Monday, April 27, 2009



The clack of the doorknocker on Greenhill Road announced the arrival of guests and this continued until the front room was a jolly mélange of friends and well wishers. Mr. Porthole—one of the Mister’s oldest friends—had come up from Brighton. Later The Mister would catch me sneaking a cigarette with him in the front garden. Lady Di was there from Winchester with her shyly handsome teenage son Antony. I missed seeing her older daughter Rosie, who was celebrating another friend’s birthday in London—someone presumably much closer to her eighteen years. Professor Mercy from Cambridge appeared and I watched as Lady Di passed her copy of my novel on to him, which she’d read and critiqued in every incarnation to the bitter end. “Feels like a doctoral thesis,” he intoned and spirited it away.

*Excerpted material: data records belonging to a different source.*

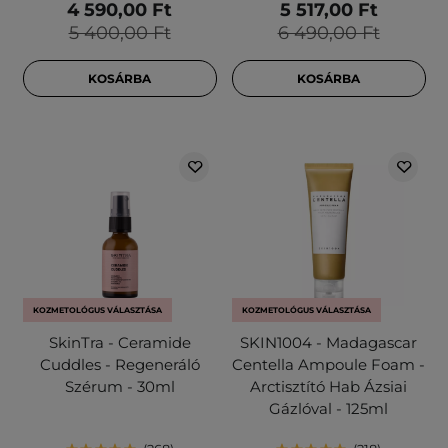
4 590,00 Ft
5 517,00 Ft
5 400,00 Ft
6 490,00 Ft
KOSÁRBA
KOSÁRBA
KOZMETOLÓGUS VÁLASZTÁSA
KOZMETOLÓGUS VÁLASZTÁSA
SkinTra - Ceramide
SKIN1004 - Madagascar
Cuddles - Regeneráló
Centella Ampoule Foam -
Szérum - 30ml
Arctisztító Hab Ázsiai
Gázlóval - 125ml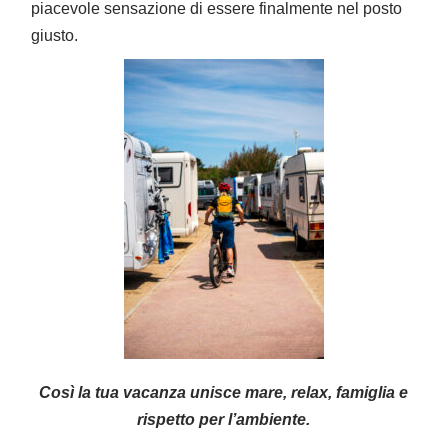
piacevole sensazione di essere finalmente nel posto
giusto.
Così la tua vacanza unisce mare, relax, famiglia e
rispetto per l’ambiente.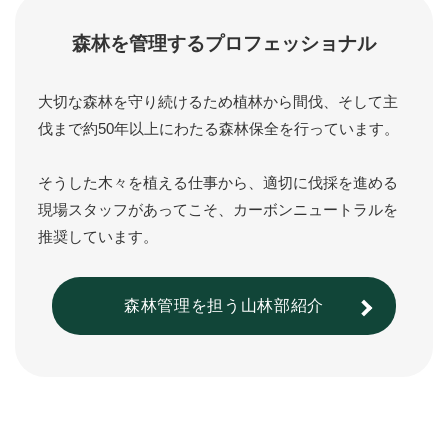
森林を管理するプロフェッショナル
大切な森林を守り続けるため植林から間伐、そして主
伐まで約50年以上にわたる森林保全を行っています。
そうした木々を植える仕事から、適切に伐採を進める
現場スタッフがあってこそ、カーボンニュートラルを
推奨しています。
森林管理を担う山林部紹介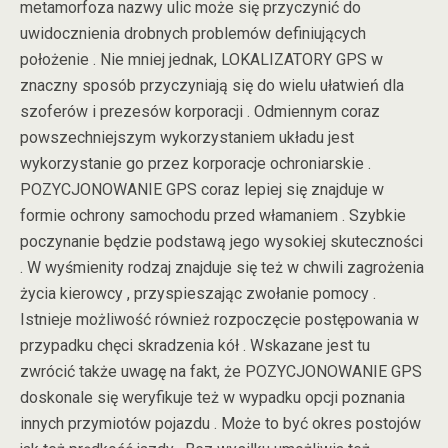
metamorfoza nazwy ulic może się przyczynić do
uwidocznienia drobnych problemów definiujących
położenie . Nie mniej jednak, LOKALIZATORY GPS w
znaczny sposób przyczyniają się do wielu ułatwień dla
szoferów i prezesów korporacji . Odmiennym coraz
powszechniejszym wykorzystaniem układu jest
wykorzystanie go przez korporacje ochroniarskie .
POZYCJONOWANIE GPS coraz lepiej się znajduje w
formie ochrony samochodu przed włamaniem . Szybkie
poczynanie będzie podstawą jego wysokiej skuteczności
. W wyśmienity rodzaj znajduje się też w chwili zagrożenia
życia kierowcy , przyspieszając zwołanie pomocy .
Istnieje możliwość również rozpoczęcie postępowania w
przypadku chęci skradzenia kół . Wskazane jest tu
zwrócić także uwagę na fakt, że POZYCJONOWANIE GPS
doskonale się weryfikuje też w wypadku opcji poznania
innych przymiotów pojazdu . Może to być okres postojów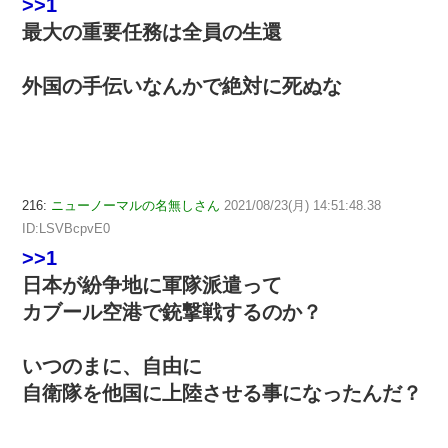
>>1
最大の重要任務は全員の生還
外国の手伝いなんかで絶対に死ぬな
216:
ニューノーマルの名無しさん
2021/08/23(月) 14:51:48.38
ID:LSVBcpvE0
>>1
日本が紛争地に軍隊派遣って
カブール空港で銃撃戦するのか？
いつのまに、自由に
自衛隊を他国に上陸させる事になったんだ？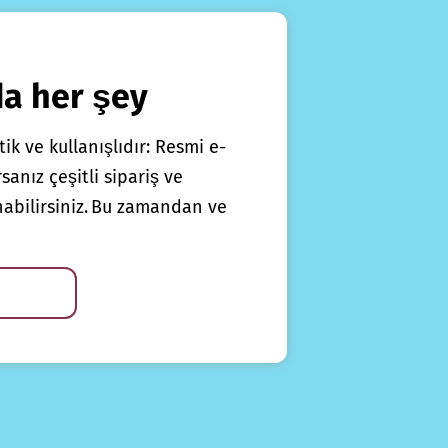
da her şey
ik ve kullanışlıdır: Resmi e-
anız çeşitli sipariş ve
nabilirsiniz. Bu zamandan ve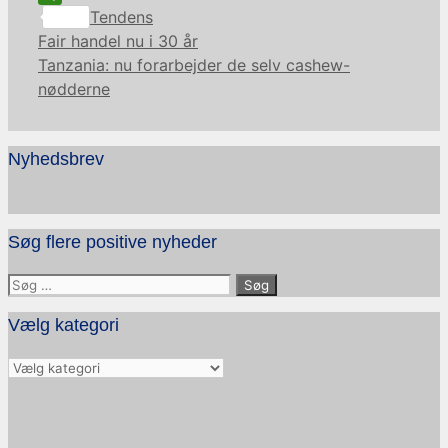
Kategorier
Share
Tendens
Fair handel nu i 30 år
Tanzania: nu forarbejder de selv cashew-
nødderne
Nyhedsbrev
Søg flere positive nyheder
Søg
efter:
Vælg kategori
Vælg
kategori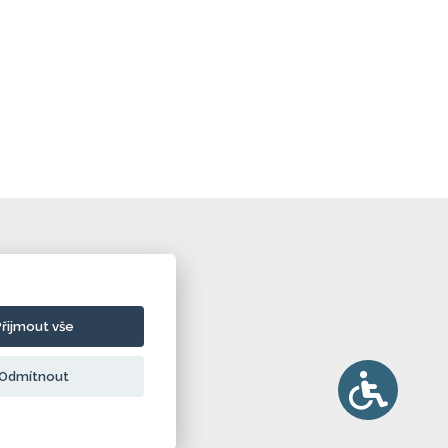
Přijmout vše
Odmítnout
ie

The Howard Road gang stopped in on their way to a more exotic, less landlocked holiday on the island of Mauritius. Presumably they were aware that the Dodo had long since left the building. Jazz’s lovely friend Chris was with her daughter who commented prettily on my Doc Marten’s. I looked around at all the young daughters in the room and marveled at their beauty—to a one. “Uncle” Stanley and Maggie followed the crowd bemusedly. Or maybe they were watching me freely indulge in the red and snapping photos of everyone in sight. Mr. Lovepenney and his paramour arrived later and restarted the engines, so to speak. (Sorry about the paramour reference Sue, just dying to use the word in a sentence!) The birthday cake was a wedding cake in disguise. Put off by the sugary confections on offer at M&S and quite sure a Teletubby mug on a cake wouldn’t do, Jazz and I decided on the white-iced fruitcake, which I augmented with candles in the design of a peace symbol. At one dozen candles to a box we thought it wasteful to buy an extra box figuring (wrongly) that no one would notice there were only 48 candles ablaze. A delightful, sharp-eyed, purple-haired sprite from next door challenged that notion. Cheeky girl.

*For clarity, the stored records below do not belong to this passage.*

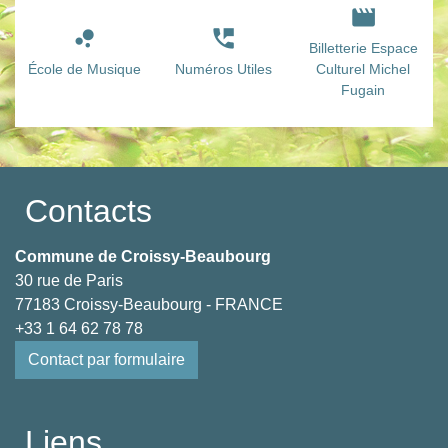
movie
bubble_chart
perm_phone_msg
Billetterie Espace
École de Musique
Numéros Utiles
Culturel Michel
Fugain
Contacts
Commune de Croissy-Beaubourg
30 rue de Paris
77183 Croissy-Beaubourg - FRANCE
+33 1 64 62 78 78
Contact par formulaire
Liens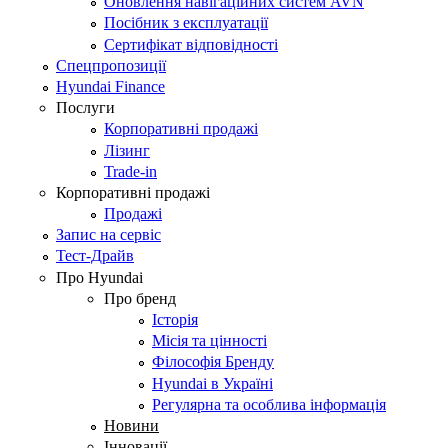
Оновлення навігаційних систем AVN
Посібник з експлуатації
Сертифікат відповідності
Спецпропозиції
Hyundai Finance
Послуги
Корпоративні продажі
Лізинг
Trade-in
Корпоративні продажі
Продажі
Запис на сервіс
Тест-Драйв
Про Hyundai
Про бренд
Історія
Місія та цінності
Філософія Бренду
Hyundai в Україні
Регулярна та особлива інформація
Новини
Інновації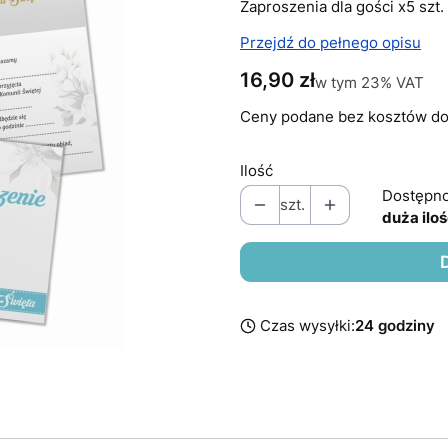
Zaproszenia dla gości x5 szt.
Przejdź do pełnego opisu
Cena
16,90 zł
w tym 23% VAT
w tym
23%
VAT
Ceny podane bez kosztów do
Ilość
Dostępno
szt.
duża ilo
Czas wysyłki:
24 godziny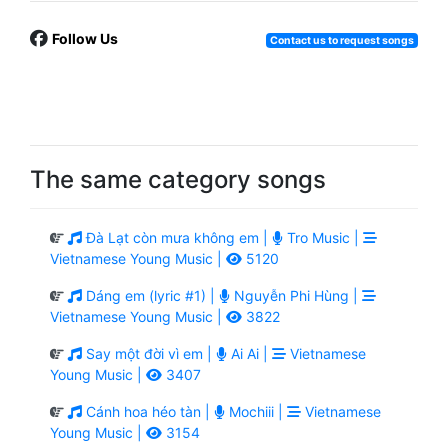
Follow Us
Contact us to request songs
The same category songs
Đà Lạt còn mưa không em |
Tro Music |
Vietnamese Young Music |
5120
Dáng em (lyric #1) |
Nguyễn Phi Hùng |
Vietnamese Young Music |
3822
Say một đời vì em |
Ai Ai |
Vietnamese
Young Music |
3407
Cánh hoa héo tàn |
Mochiii |
Vietnamese
Young Music |
3154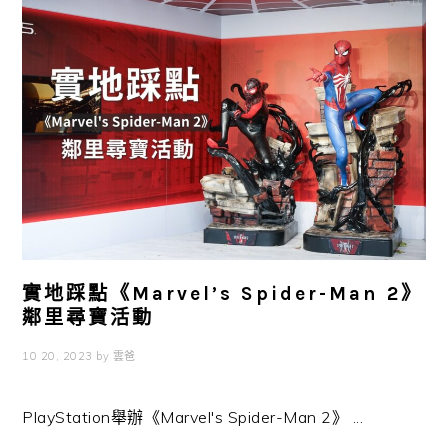
實地踩點《Marvel’s Spider-Man 2》
鄰里尋寶活動
10 20, 2023
by
雲爸
PlayStation舉辦《Marvel's Spider-Man 2》 ...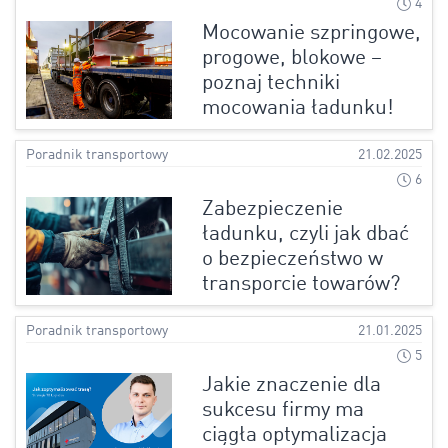
4
Mocowanie szpringowe,
progowe, blokowe –
poznaj techniki
mocowania ładunku!
Poradnik transportowy
21.02.2025
6
Zabezpieczenie
ładunku, czyli jak dbać
o bezpieczeństwo w
transporcie towarów?
Poradnik transportowy
21.01.2025
5
Jakie znaczenie dla
sukcesu firmy ma
ciągła optymalizacja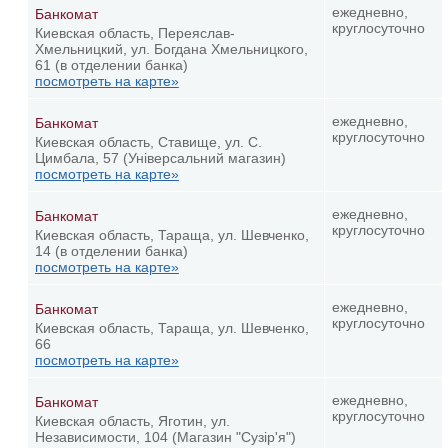
ежедневно,
Банкомат
круглосуточно
Киевская область, Переяслав-
Хмельницкий, ул. Богдана Хмельницкого,
61 (в отделении банка)
посмотреть на карте»
ежедневно,
Банкомат
круглосуточно
Киевская область, Ставище, ул. С.
Цимбала, 57 (Універсальний магазин)
посмотреть на карте»
ежедневно,
Банкомат
круглосуточно
Киевская область, Тараща, ул. Шевченко,
14 (в отделении банка)
посмотреть на карте»
ежедневно,
Банкомат
круглосуточно
Киевская область, Тараща, ул. Шевченко,
66
посмотреть на карте»
ежедневно,
Банкомат
круглосуточно
Киевская область, Яготин, ул.
Независимости, 104 (Магазин "Сузір'я")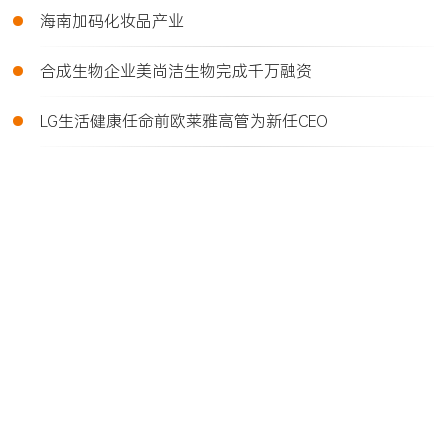
•
海南加码化妆品产业
•
合成生物企业美尚洁生物完成千万融资
•
LG生活健康任命前欧莱雅高管为新任CEO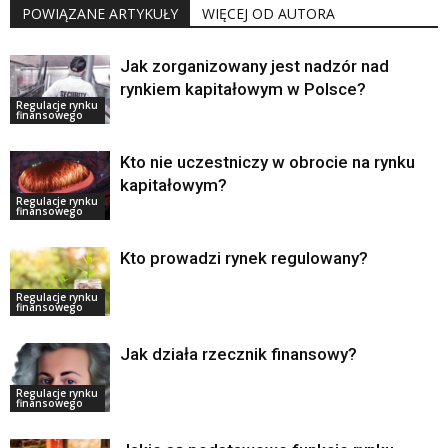
POWIĄZANE ARTYKUŁY
WIĘCEJ OD AUTORA
Jak zorganizowany jest nadzór nad
rynkiem kapitałowym w Polsce?
Regulacje rynku
finansowego
Kto nie uczestniczy w obrocie na rynku
kapitałowym?
Regulacje rynku
finansowego
Kto prowadzi rynek regulowany?
Regulacje rynku
finansowego
Jak działa rzecznik finansowy?
Regulacje rynku
finansowego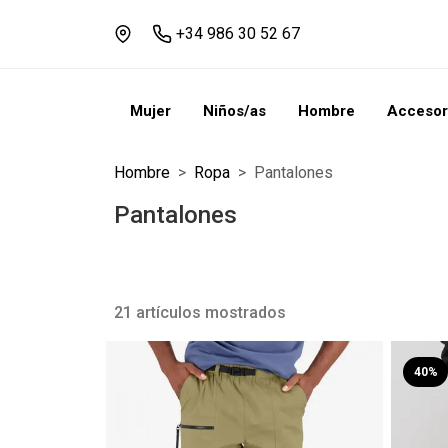
+34 986 30 52 67
Mujer
Niños/as
Hombre
Accesor
Hombre
Ropa
Pantalones
Pantalones
21 artículos mostrados
40%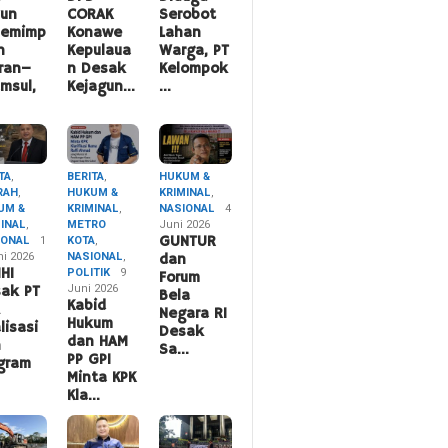
hun
CORAK
Serobot
pemimp
Konawe
Lahan
n
Kepulaua
Warga, PT
ran–
n Desak
Kelompok
msul,
Kejagun…
…
TA
,
BERITA
,
HUKUM &
RAH
,
HUKUM &
KRIMINAL
,
UM &
KRIMINAL
,
NASIONAL
4
MINAL
,
METRO
Juni 2026
IONAL
1
KOTA
,
GUNTUR
ni 2026
NASIONAL
,
dan
HI
POLITIK
9
Forum
Juni 2026
ak PT
Bela
Kabid
A
Negara RI
Hukum
lisasi
Desak
dan HAM
n
Sa…
PP GPI
gram
Minta KPK
Kla…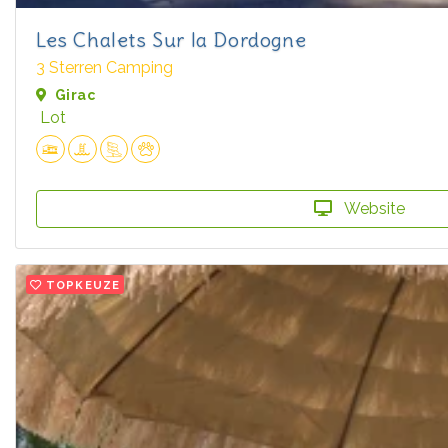
Les Chalets Sur la Dordogne
3 Sterren Camping
Girac
Lot
Website
TOPKEUZE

It was much easier to (quietly amidst the chaos) celebrate Lady Di’s upcoming birthday with a single candle on a birthday cupcake. If not for the magic of photography then this momentous occasion might have gone unrecorded.

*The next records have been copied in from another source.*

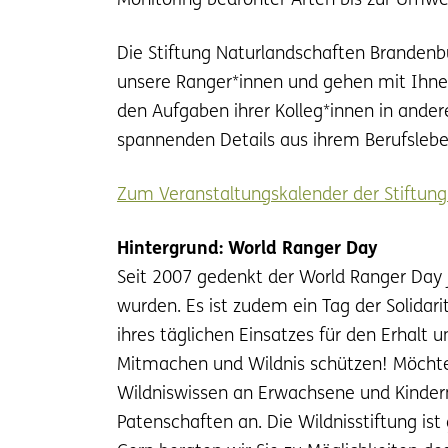
Monitoring bedrohter Arten bis zur Umwel
Die Stiftung Naturlandschaften Brandenbur
unsere Ranger*innen und gehen mit Ihnen 
den Aufgaben ihrer Kolleg*innen in andere
spannenden Details aus ihrem Berufslebe
Zum Veranstaltungskalender der Stiftung
Hintergrund: World Ranger Day
Seit 2007 gedenkt der World Ranger Day jä
wurden. Es ist zudem ein Tag der Solida
ihres täglichen Einsatzes für den Erhalt 
Mitmachen und Wildnis schützen! Möchten
Wildniswissen an Erwachsene und Kindern
Patenschaften an. Die Wildnisstiftung ist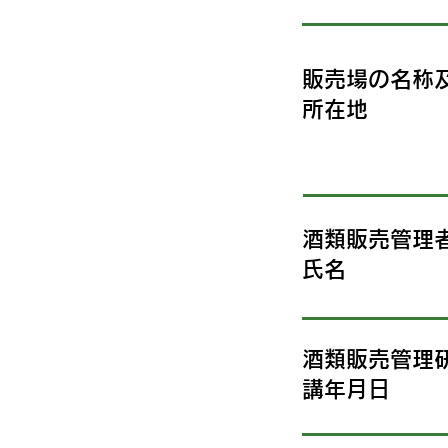
販売場の名称
所在地
酒類販売管理
氏名
酒類販売管理
講年月日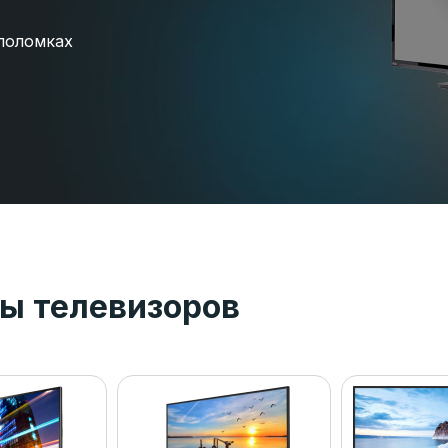
поломках
ы телевизоров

Saved from the traditional celebratory late-night evil shot of tequila merely by knocking over my full glass, I managed to wake at first light. We had stayed overnight on Greenhill Road and I prompted The Mister to a walk through the Sunday morning quiet back to Montague Road. Inexplicably, I decided that my new favorite word was “arse” and everything was “my arse this” and “my arse that” and the only other sound besides the early morning bird chorus was The Mister laughing.